What will happen: It looks like the best director race could come down to a charming older man contest. Neither Ridley Scott nor George Miller have ever won either an Academy Award or a Golden Globe. In the end, this year’s accolades will likely go to Scott, who’s been nominated three times by the HFPA but has never won.
What we want to happen: Like Matt Damon, it’s hard to vote against Ridley Scott.
What will happen: The competition in this category is stiff this year with two powerhouses: Aaron Sorkin (Steve Jobs) and Quentin Tarantino (The Hateful Eight) going up against each other. It’s possible the two men, who have both won before, will cancel each other out, and the prize will go to Tom McCarthy and Josh Singer for Spotlight.
What we want to happen: The room is shocked when Irish author Emma Donaghue, who adapted her own novel, is rewarded for her splendid work.
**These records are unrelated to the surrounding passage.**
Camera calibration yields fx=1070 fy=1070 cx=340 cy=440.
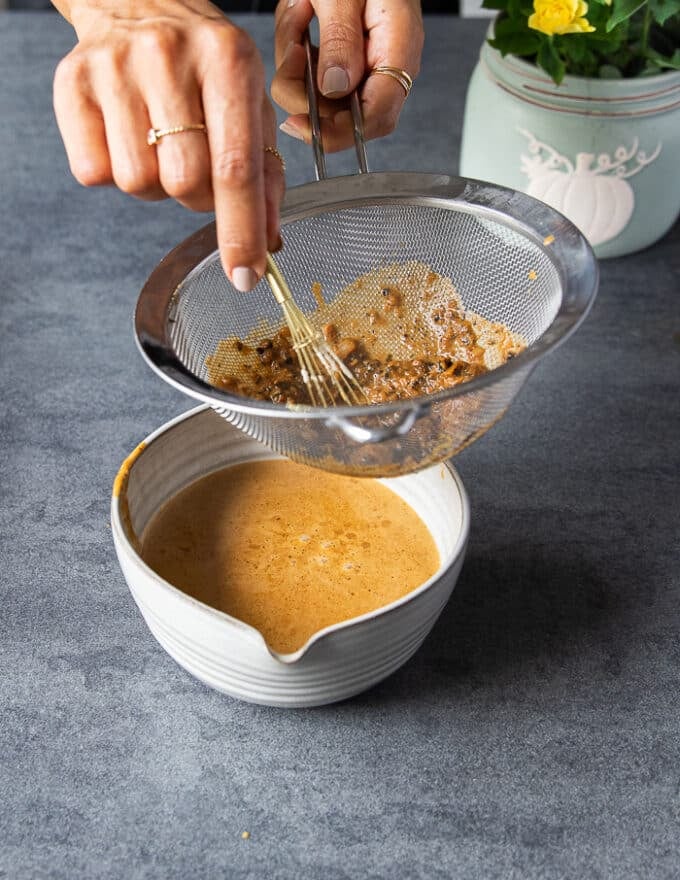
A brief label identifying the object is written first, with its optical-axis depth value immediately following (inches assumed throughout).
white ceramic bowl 35.1
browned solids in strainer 47.2
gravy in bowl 40.0
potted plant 55.2
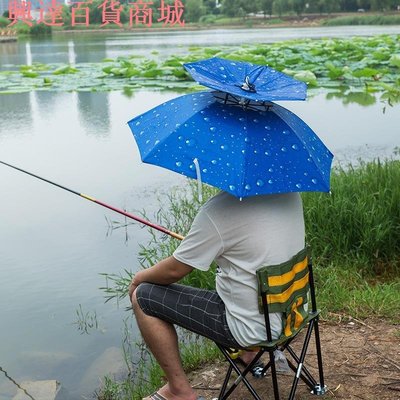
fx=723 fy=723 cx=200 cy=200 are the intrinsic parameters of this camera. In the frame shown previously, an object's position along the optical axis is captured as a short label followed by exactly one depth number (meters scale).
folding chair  1.61
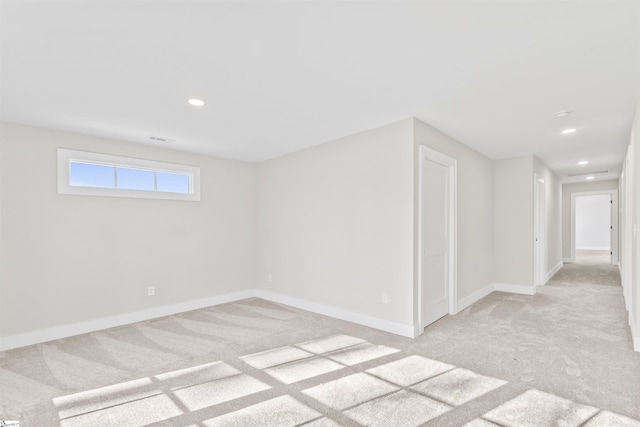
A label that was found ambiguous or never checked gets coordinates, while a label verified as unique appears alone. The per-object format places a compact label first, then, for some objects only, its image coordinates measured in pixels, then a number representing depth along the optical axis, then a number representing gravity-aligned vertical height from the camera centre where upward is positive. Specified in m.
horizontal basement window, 3.82 +0.48
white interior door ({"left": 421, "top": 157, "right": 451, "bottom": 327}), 3.78 -0.38
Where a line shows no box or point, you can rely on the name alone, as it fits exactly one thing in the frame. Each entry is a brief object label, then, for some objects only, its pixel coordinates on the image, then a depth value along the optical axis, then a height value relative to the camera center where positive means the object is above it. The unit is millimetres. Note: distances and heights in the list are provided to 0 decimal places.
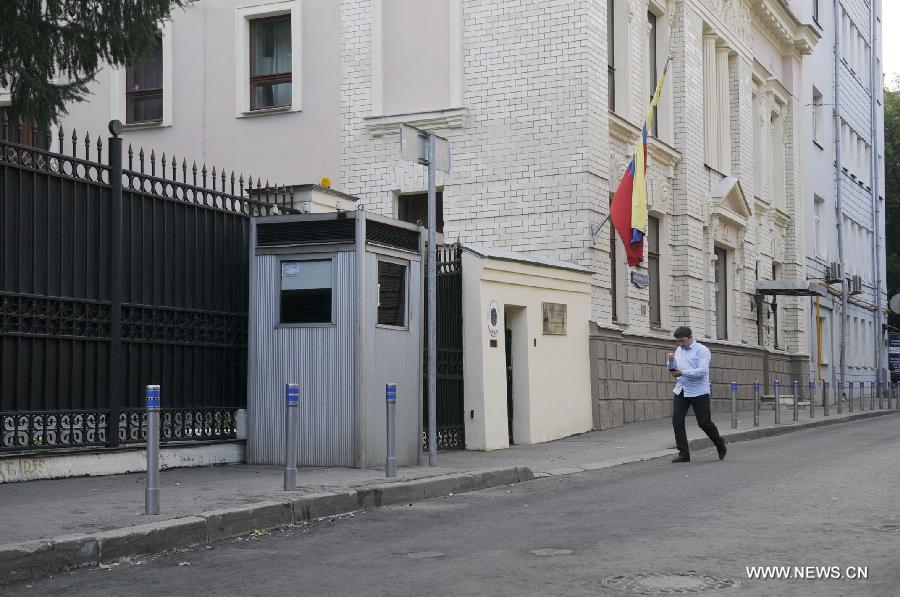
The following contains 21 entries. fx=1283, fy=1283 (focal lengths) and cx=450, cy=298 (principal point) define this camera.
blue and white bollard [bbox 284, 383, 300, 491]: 10742 -437
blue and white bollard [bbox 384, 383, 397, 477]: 12172 -438
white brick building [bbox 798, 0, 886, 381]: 41406 +7398
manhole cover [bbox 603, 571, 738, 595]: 6586 -1063
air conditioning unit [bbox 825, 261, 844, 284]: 40344 +3424
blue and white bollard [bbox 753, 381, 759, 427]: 23062 -488
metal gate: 17578 +397
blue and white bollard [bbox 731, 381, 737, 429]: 22125 -431
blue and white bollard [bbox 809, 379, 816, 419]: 26891 -319
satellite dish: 39878 +2353
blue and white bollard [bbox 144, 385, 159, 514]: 8969 -474
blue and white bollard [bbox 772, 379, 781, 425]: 24500 -520
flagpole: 22422 +2721
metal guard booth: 13445 +500
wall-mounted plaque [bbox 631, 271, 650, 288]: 24922 +1994
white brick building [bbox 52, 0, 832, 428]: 22609 +4958
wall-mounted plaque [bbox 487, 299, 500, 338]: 18062 +906
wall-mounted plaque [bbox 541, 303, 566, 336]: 19984 +1005
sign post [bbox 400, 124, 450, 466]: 13734 +2255
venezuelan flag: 22203 +3035
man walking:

What will happen: With The Hateful Eight possibly falling short in the other categories, we think the HFPA will throw a little love at Ennio Morricone for his big, powerful score in Tarantino’s Western.
What we want to happen: Daniel Pemberton, who composed three different scores for the three acts of Steve Jobs, walks away with the top prize.
Best Original Song
What will happen: This category is a toss-up. Will the HFPA choose one of the year’s most popular songs, See You Again by Wiz Khalifa and Charlie Puth from Furious 7 — a song that also happens to be a tribute to the beloved Paul Walker? Or do they go for the television moment, picking Brian Wilson’s One Kind of Love so they get the Beach Boy up on stage? I think 1960s nostalgia wins out with this crowd.
What we want to happen: Besides Dr. Eugene Landy, who doesn’t want to see Brian Wilson on that stage?
Best Animated Film
Inside Out, done and done.
Best Foreign Language
What will happen: It will be hard to beat Hungary’s Son of Saul. It’s got the momentum and the harrowing Holocaust subject matter, all of which point to a big win for this Oscar frontrunner.
What we want to happen: Deniz Gamze Ergüven is the Turkish-born filmmaker who made Mustang, which tells the story of five orphan sisters whose adolescent sexuality is oppressed by their grandmother and the mores of their small Turkish village. In the brave new world of Katniss and Rey, the sisters’ story is a reminder that women are still extremely vulnerable in many parts of the world, and a Golden Globe would give Ergüven a greater platform to be heard.